The meeting which was held under the theme “Harnessing the Demographic Dividend through investment in the Youth: Empowering Young Women and Girls,” highlighted the need to eliminate child marriages as one way to achieve the demographic dividend.

Kainja said that Malawi believes that gender equality which is essential to achieve the demographic dividend can be realised through the elimination of child marriages. She added that Malawi is on the verge of transitioning from a youthful to a middle aged productive population and that the demographic dividend only becomes a reality when the fertility rate decline.

She further said that women and girls are victims of high fertility rate because of early marriages and pregnancies estimated at 50%, high illiteracy rate at 40% which is a problem since 80% of Malawians cannot read and write English whilst most family planning messages are in English.

“Malawi just like other countries in the region, realises that investing in young women and girls has multiplier socio-economic returns in development. It is therefore my deep conviction that Gender equality and the empowerment of women and girls is a vehicle for achieving demographic dividends and sustainable economic growth and development,” Kainja said.

She however noted that harmful cultural and social norms remain strong despite strides over the past two years and that there are challenges to provide financial support for girls who have been removed from child marriages and are re-admitted into schools.

“These  challenges are compounded by poverty; high illiteracy levels among parents; few role models for young women and girls; harmful cultural beliefs and practices such as initiation ceremonies that expose girls and young women to unsafe sex and exploitation by adults; slow implementation and dissemination of legal and policy instruments; lack of scaling up of community best practices on ending child marriages; long distances to schools; and inadequate sanitation facilities for adolescent girls and limited employment opportunities for the young women who are graduating from schools and colleges,” she said.
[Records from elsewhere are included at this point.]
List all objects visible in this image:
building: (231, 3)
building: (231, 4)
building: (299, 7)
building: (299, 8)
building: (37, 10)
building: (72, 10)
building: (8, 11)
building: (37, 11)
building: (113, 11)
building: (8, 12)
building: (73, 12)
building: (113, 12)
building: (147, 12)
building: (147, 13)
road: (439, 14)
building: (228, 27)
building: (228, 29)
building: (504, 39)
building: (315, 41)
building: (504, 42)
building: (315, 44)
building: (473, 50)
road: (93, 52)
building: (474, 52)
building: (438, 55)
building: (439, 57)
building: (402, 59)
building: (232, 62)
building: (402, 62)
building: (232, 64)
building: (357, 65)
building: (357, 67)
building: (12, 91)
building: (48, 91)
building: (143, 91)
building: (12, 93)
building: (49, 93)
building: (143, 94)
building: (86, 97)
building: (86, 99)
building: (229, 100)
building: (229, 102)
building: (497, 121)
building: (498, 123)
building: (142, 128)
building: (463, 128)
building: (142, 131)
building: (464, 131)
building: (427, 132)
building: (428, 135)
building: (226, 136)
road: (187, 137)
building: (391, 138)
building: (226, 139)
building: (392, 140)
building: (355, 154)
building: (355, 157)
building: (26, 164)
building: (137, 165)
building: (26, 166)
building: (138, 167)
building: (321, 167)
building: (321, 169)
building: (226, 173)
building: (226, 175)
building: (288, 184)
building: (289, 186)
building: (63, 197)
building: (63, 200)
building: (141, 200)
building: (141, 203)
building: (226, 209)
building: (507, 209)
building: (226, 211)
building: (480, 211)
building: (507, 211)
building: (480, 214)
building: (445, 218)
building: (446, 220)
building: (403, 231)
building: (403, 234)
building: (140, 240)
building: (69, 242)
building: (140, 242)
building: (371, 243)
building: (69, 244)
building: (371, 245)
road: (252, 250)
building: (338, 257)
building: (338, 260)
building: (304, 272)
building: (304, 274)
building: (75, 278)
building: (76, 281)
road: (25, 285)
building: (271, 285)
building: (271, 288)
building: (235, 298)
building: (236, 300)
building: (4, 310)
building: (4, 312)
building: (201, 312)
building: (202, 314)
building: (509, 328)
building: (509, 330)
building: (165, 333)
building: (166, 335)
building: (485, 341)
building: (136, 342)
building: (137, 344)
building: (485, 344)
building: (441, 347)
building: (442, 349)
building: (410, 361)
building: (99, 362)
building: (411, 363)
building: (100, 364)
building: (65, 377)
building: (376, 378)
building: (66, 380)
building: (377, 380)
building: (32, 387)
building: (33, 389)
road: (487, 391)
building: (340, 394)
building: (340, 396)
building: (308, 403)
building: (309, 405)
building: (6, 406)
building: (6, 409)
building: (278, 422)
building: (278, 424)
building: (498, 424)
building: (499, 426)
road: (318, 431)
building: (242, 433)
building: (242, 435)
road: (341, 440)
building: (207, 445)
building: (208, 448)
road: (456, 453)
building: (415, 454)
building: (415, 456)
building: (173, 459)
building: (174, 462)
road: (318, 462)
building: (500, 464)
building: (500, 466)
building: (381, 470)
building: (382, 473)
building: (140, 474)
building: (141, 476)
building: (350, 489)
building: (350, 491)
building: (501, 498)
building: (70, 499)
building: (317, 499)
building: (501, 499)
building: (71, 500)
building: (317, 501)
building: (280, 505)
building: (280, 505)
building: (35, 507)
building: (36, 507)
Kainja also said that to address gender inequality government has among other initiatives such as the HeForSHe Campaign led by The State President Professor Arthur Peter Mutharika, as the Global HeforShe Champion and Champion for Higher Education in Africa which will play a key role in the fight against gender inequality and the elimination of child marriages in Malawi.

The 4th African Union (AU) High Level Panel on Gender Equality and Women’s Empowerment in Addis Ababa, Ethiopia was held from 29th to 30th June 2017.